* **Try it**: Render every line of text in the rows as a JSON list of strings, one string per line, skipping blank lines and leaving out the pictures.

Extracted page text data
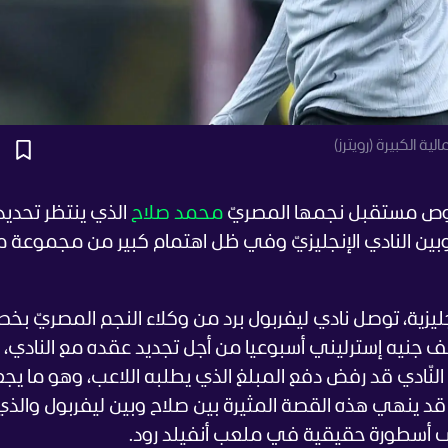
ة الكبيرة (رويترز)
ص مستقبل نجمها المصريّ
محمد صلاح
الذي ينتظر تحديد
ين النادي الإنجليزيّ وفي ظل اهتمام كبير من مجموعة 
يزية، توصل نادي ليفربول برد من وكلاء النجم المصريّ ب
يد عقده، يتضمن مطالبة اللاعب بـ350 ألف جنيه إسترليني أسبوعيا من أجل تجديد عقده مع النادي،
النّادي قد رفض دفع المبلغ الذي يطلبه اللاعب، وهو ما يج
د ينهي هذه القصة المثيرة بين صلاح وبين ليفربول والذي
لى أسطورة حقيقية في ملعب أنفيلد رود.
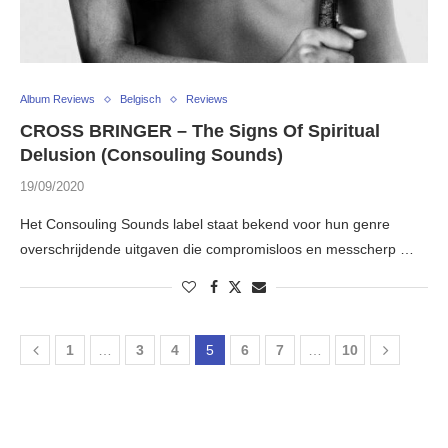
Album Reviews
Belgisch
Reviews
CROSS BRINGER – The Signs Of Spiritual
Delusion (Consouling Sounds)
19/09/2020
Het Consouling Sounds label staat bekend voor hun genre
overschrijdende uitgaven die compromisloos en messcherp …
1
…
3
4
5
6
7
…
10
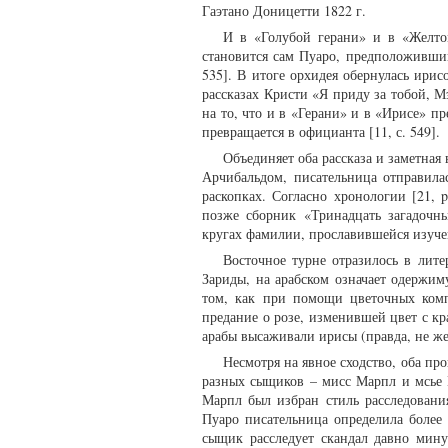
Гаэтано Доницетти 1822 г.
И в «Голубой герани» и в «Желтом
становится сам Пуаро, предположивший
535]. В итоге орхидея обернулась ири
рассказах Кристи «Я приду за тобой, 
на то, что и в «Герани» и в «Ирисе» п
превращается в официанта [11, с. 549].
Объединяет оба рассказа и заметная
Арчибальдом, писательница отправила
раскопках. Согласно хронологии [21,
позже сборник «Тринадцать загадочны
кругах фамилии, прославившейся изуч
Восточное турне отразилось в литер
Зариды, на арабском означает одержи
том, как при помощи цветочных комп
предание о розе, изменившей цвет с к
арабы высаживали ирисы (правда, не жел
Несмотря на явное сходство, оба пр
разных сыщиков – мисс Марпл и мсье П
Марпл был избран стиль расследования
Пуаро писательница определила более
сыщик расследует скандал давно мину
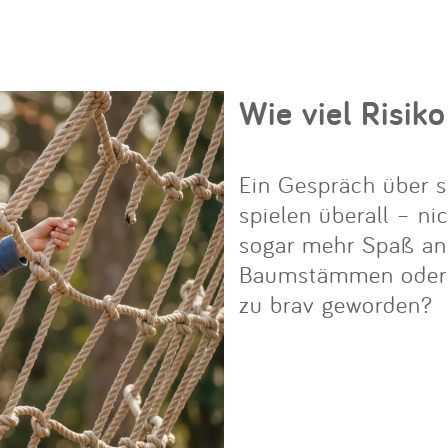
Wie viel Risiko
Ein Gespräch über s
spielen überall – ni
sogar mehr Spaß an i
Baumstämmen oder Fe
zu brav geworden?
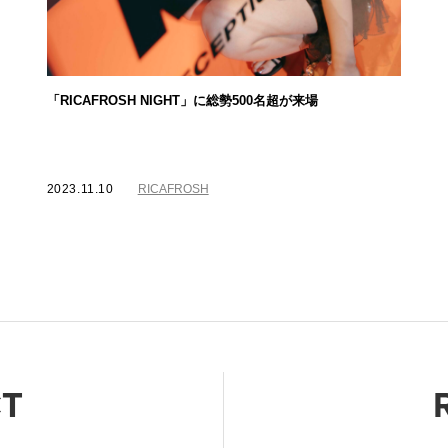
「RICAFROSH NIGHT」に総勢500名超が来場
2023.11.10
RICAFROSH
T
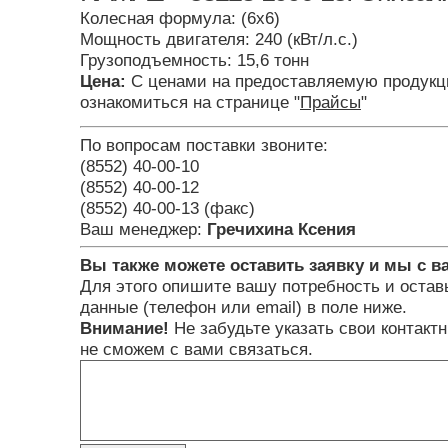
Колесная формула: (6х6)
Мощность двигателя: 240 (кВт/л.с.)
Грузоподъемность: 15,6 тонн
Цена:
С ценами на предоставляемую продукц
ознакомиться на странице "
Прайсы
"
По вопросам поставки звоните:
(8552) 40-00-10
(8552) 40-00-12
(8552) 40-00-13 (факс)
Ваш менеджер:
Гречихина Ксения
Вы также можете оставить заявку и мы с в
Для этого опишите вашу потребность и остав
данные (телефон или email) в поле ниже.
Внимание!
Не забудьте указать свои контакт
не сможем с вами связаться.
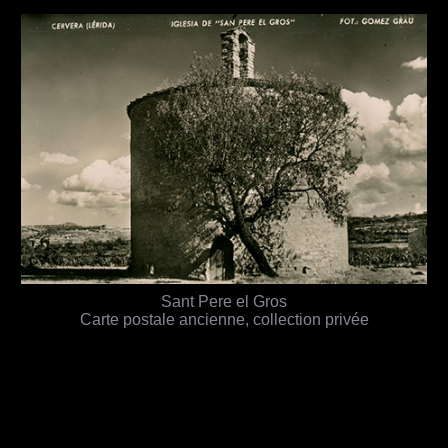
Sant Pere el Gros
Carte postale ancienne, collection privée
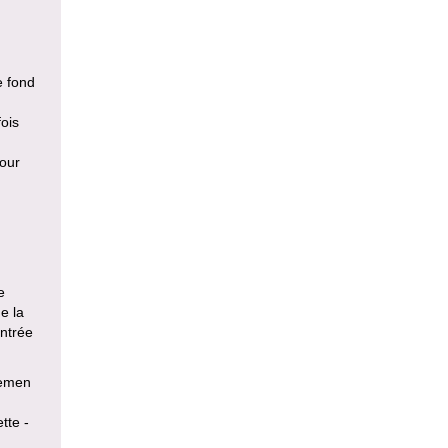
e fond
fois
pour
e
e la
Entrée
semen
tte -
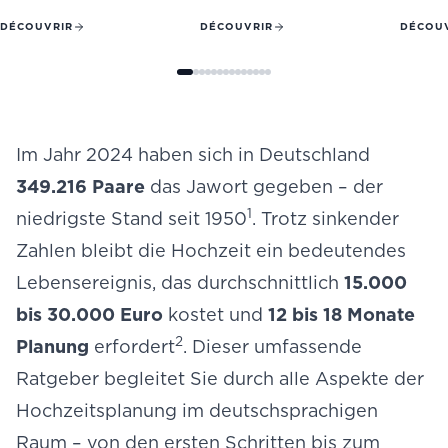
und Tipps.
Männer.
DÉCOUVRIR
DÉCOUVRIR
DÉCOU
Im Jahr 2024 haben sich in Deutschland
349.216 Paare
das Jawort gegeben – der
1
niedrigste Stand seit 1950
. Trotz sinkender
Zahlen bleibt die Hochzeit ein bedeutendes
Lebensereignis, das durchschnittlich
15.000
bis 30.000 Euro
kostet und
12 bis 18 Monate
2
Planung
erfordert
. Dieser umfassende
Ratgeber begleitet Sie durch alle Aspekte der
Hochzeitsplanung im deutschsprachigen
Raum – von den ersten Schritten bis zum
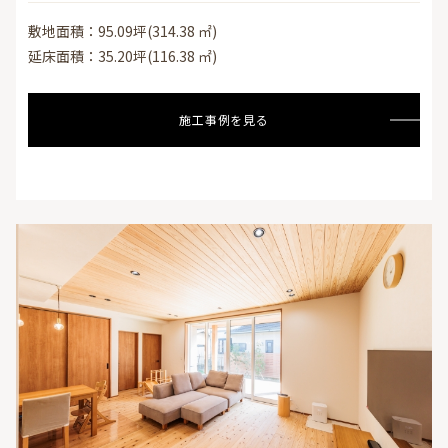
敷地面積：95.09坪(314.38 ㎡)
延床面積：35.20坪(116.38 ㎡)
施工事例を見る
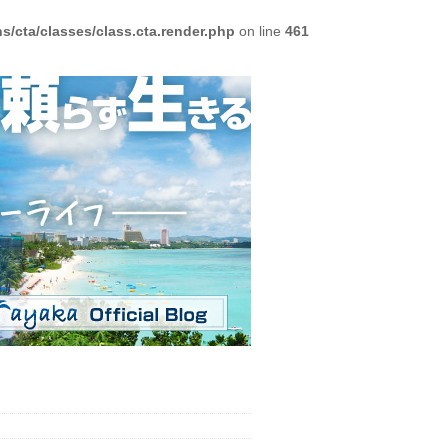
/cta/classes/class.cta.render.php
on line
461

* **Solution below**:
[
  "ة الكبيرة (رويترز)",
  "ص مستقبل نجمها المصريّ",
  "محمد صلاح",
  "الذي ينتظر تحديد",
  "ين النادي الإنجليزيّ وفي ظل اهتمام كبير من مجموعة ",
  "يزية، توصل نادي ليفربول برد من وكلاء النجم المصريّ ب",
  "يد عقده، يتضمن مطالبة اللاعب بـ350 ألف جنيه إسترليني أسبوعيا من أجل تجديد عقده مع النادي،",
  "النّادي قد رفض دفع المبلغ الذي يطلبه اللاعب، وهو ما يج",
  "د ينهي هذه القصة المثيرة بين صلاح وبين ليفربول والذي",
  "لى أسطورة حقيقية في ملعب أنفيلد رود.",
  "Album Reviews",
  "Belgisch",
  "Reviews",
  "CROSS BRINGER – The Signs Of Spiritual",
  "Delusion (Consouling Sounds)",
  "19/09/2020",
  "Het Consouling Sounds label staat bekend voor hun genre",
  "overschrijdende uitgaven die compromisloos en messcherp …",
  "1",
  "…",
  "3",
  "4",
  "5",
  "6",
  "7",
  "…",
  "10",
  "Гаэтано Доницетти 1822 г.",
  "И в «Голубой герани» и в «Желтом",
  "становится сам Пуаро, предположивший",
  "535]. В итоге орхидея обернулась ири",
  "рассказах Кристи «Я приду за тобой, ",
  "на то, что и в «Герани» и в «Ирисе» п",
  "превращается в официанта [11, с. 549].",
  "Объединяет оба рассказа и заметная",
  "Арчибальдом, писательница отправила",
  "раскопках. Согласно хронологии [21,",
  "позже сборник «Тринадцать загадочны",
  "кругах фамилии, прославившейся изуч",
  "Восточное турне отразилось в литер",
  "Зариды, на арабском означает одержи",
  "том, как при помощи цветочных комп",
  "предание о розе, изменившей цвет с к",
  "арабы высаживали ирисы (правда, не жел",
  "Несмотря на явное сходство, оба пр",
  "разных сыщиков – мисс Марпл и мсье П",
  "Марпл был избран стиль расследования",
  "Пуаро писательница определила более",
  "сыщик расследует скандал давно мину",
  "Wie viel Risiko",
  "Ein Gespräch über s",
  "spielen überall – ni",
  "sogar mehr Spaß an i",
  "Baumstämmen oder Fe",
  "zu brav geworden?",
  "「RICAFROSH NIGHT」に総勢500名超が来場",
  "2023.11.10",
  "RICAFROSH",
  "T",
  "Колесная формула: (6х6)",
  "Мощность двигателя: 240 (кВт/л.с.)",
  "Грузоподъемность: 15,6 тонн",
  "Цена:",
  "С ценами на предоставляемую продукц",
  "ознакомиться на странице \"",
  "Прайсы",
  "\"",
  "По вопросам поставки звоните:",
  "(8552) 40-00-10",
  "(8552) 40-00-12",
  "(8552) 40-00-13 (факс)",
  "Ваш менеджер:",
  "Гречихина Ксения",
  "Вы также можете оставить заявку и мы с в",
  "Для этого опишите вашу потребность и остав",
  "данные (телефон или email) в поле ниже.",
  "Внимание!",
  "Не забудьте указать свои контакт",
  "не сможем с вами связаться.",
  "Sant Pere el Gros",
  "Carte postale ancienne, collection privée",
  "e fond",
  "fois",
  "pour",
  "e",
  "e la",
  "Entrée",
  "semen",
  "tte -",
  "und Tipps.",
  "Männer.",
  "DÉCOUVRIR",
  "DÉCOUVRIR",
  "DÉCOU",
  "Im Jahr 2024 haben sich in Deutschland",
  "349.216 Paare",
  "das Jawort gegeben – der",
  "1",
  "niedrigste Stand seit 1950",
  ". Trotz sinkender",
  "Zahlen bleibt die Hochzeit ein bedeutendes",
  "Lebensereignis, das durchschnittlich",
  "15.000",
  "bis 30.000 Euro",
  "kostet und",
  "12 bis 18 Monate",
  "2",
  "Planung",
  "erfordert",
  ". Dieser umfassende",
  "Ratgeber begleitet Sie durch alle Aspekte der",
  "Hochzeitsplanung im deutschsprachigen",
  "Raum – von den ersten Schritten bis zum",
  "敷地面積：95.09坪(314.38 ㎡)",
  "延床面積：35.20坪(116.38 ㎡)",
  "施工事例を見る",
  "/cta/classes/class.cta.render.php",
  "on line",
  "461"
]